The reimbursement issues affecting the Department of Social Services, which I help oversee as chair of the Human Services Committee, have been trumpeted continually as the source of our troubles by some Board members. We are projecting over two million dollars less in revenues than we have in the past, and this is, surely, a problem. But it's important for us to understand that it's a problem that originates completely in Albany, not Cooperstown. Given this, Treasure Dan Crowell is arranging meetings that will, it is hoped, move us closer to getting the NYS Comptroller, Tom DiNapoli, involved in some reforms that would allow us to receive reimbursements we have earned in a timely and predictable manner. You've heard about this before.
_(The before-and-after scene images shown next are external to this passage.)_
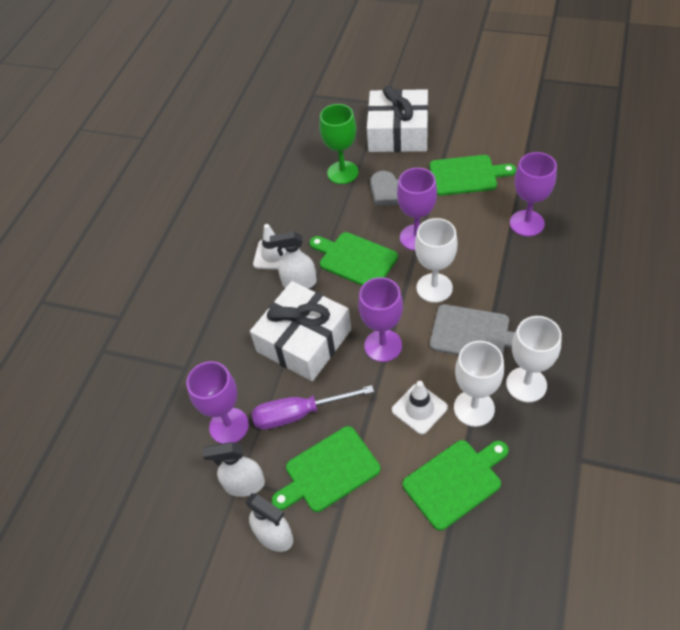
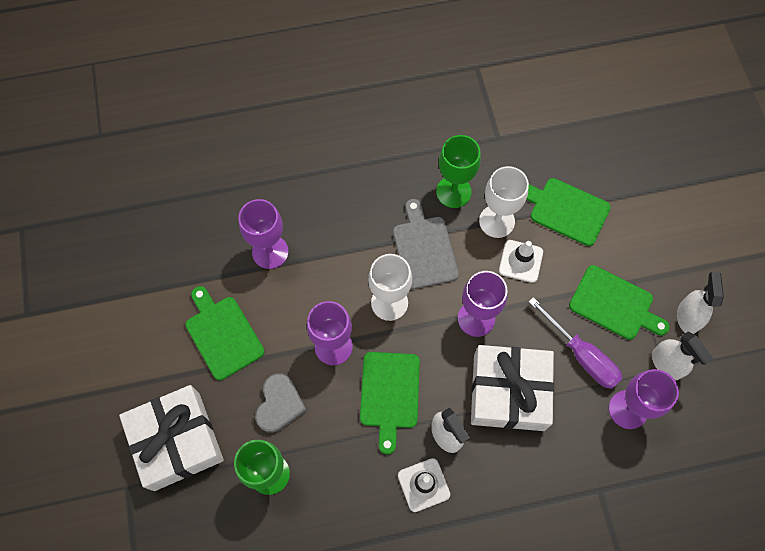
camera: 125 degrees left, 15 degrees up
white goblet [506,316,562,402] -> green goblet [436,135,481,208]

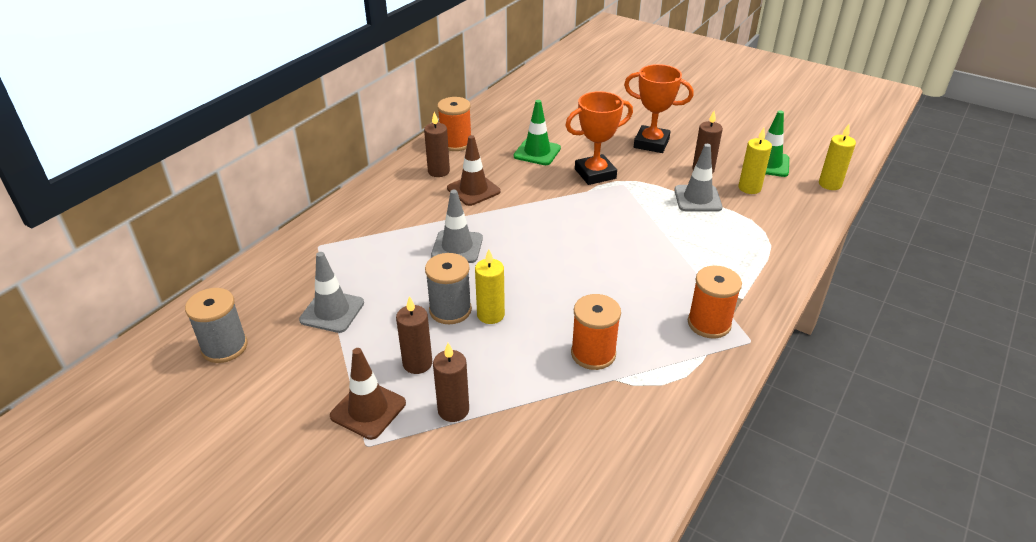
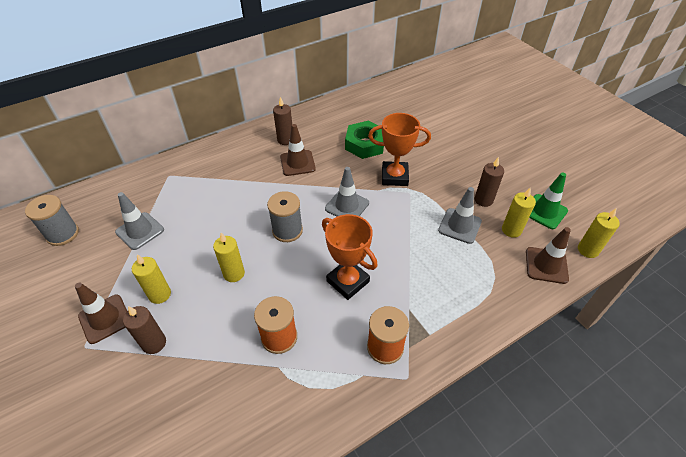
camera: 25 degrees right, 10 degrees up
brown candle [396,296,432,374] -> yellow candle [132,255,171,304]
grey spool [425,253,472,324] -> grey spool moved to [267,191,303,242]
grey traffic cone [431,190,483,263] -> grey traffic cone moved to [325,167,369,217]
orange spool [437,97,471,151] -> none
green traffic cone [514,100,561,165] -> green nut [345,121,384,159]
orange trophy [624,64,694,153] -> orange trophy moved to [322,214,377,300]
none -> brown traffic cone [526,227,571,284]

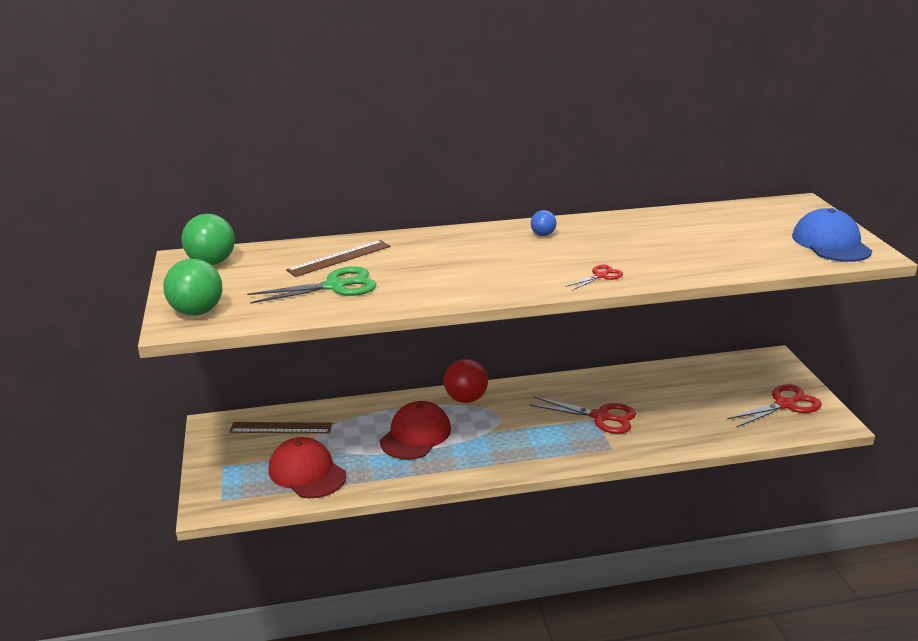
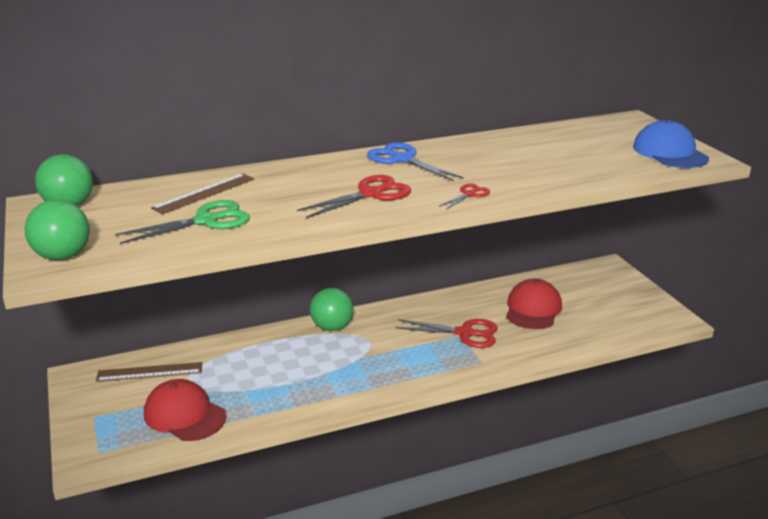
camera: 10 degrees left, 0 degrees up
red cap [380,401,451,460] -> red cap moved to [506,279,562,329]
red ball [444,359,488,403] -> green ball [310,288,353,331]
blue ball [531,210,556,236] -> blue scissors [367,142,464,181]
red scissors [727,384,821,427] -> red scissors moved to [297,175,411,218]

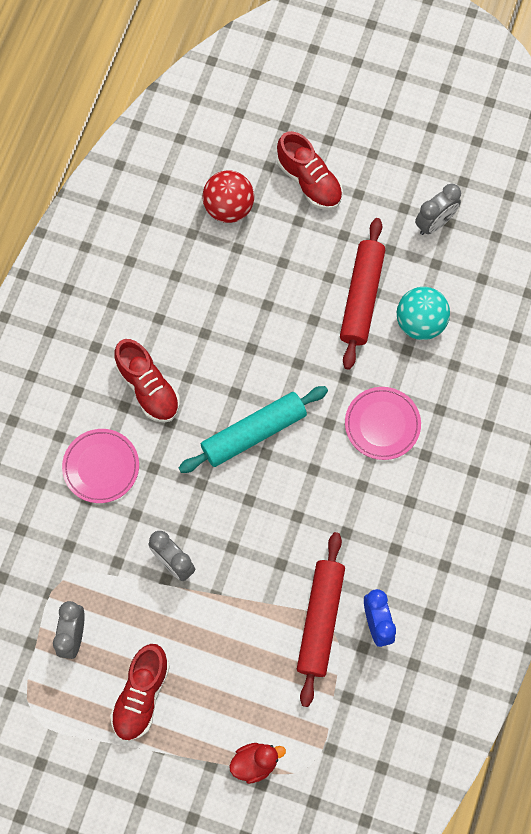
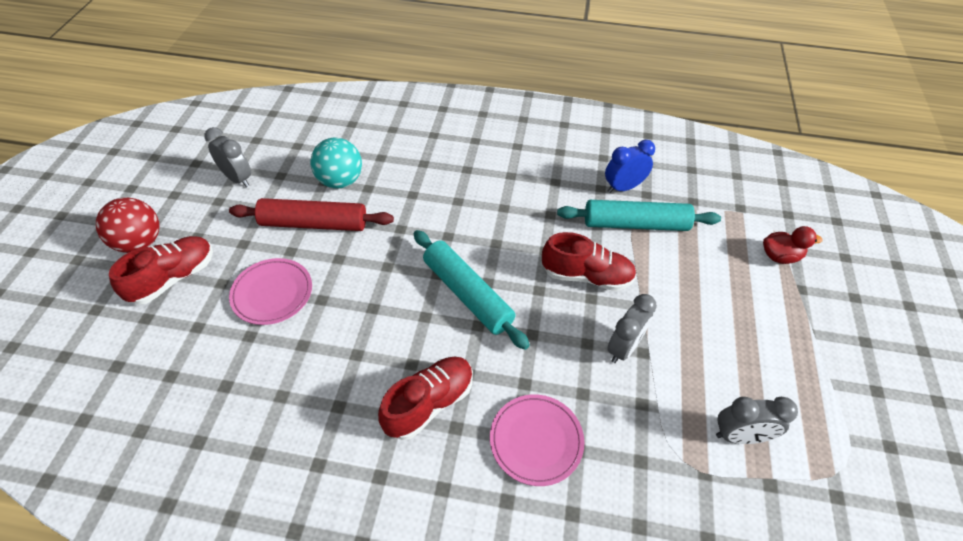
camera: 100 degrees left, 20 degrees down
red shoe [110,644,170,741] -> red shoe moved to [542,232,636,291]
red ball [202,170,254,223] -> red ball moved to [96,198,159,253]
red duck [229,743,286,784] -> red duck turned 120 degrees clockwise [763,226,822,264]
red rolling pin [297,532,345,707] -> turquoise rolling pin [557,200,721,231]
pink plate [345,387,421,460] -> pink plate moved to [229,258,312,325]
I'm a little put out by the fact that DSS is taking the public brunt of the “crisis.” I've responded strongly in a few meetings, and as a result, the problem is articulated as “Albany DSS.” Just once, I'd like to hear the tower project (which, in another retraction – sorry – actually is costing around $8 million) referenced as a part of the problem. We're in the hole about as much for this project as we are due to the DSS reimbursement issue. We've kicked the can down the road some by borrowing enough money to cover the cost of getting the towers done next year. From what I can tell, it will cost us just under a million a year for the next decade, or nearly. A lot of this – probably most – is because we missed a grant we could have had, and we missed it because we did not ask our grant-writing consultant to write the grant. Why? Lots of eye-rolling and averted gazes.

Don't buy the story that some folks are selling – that DSS is the department that has caused the “crisis.” It's propaganda, and it's not true.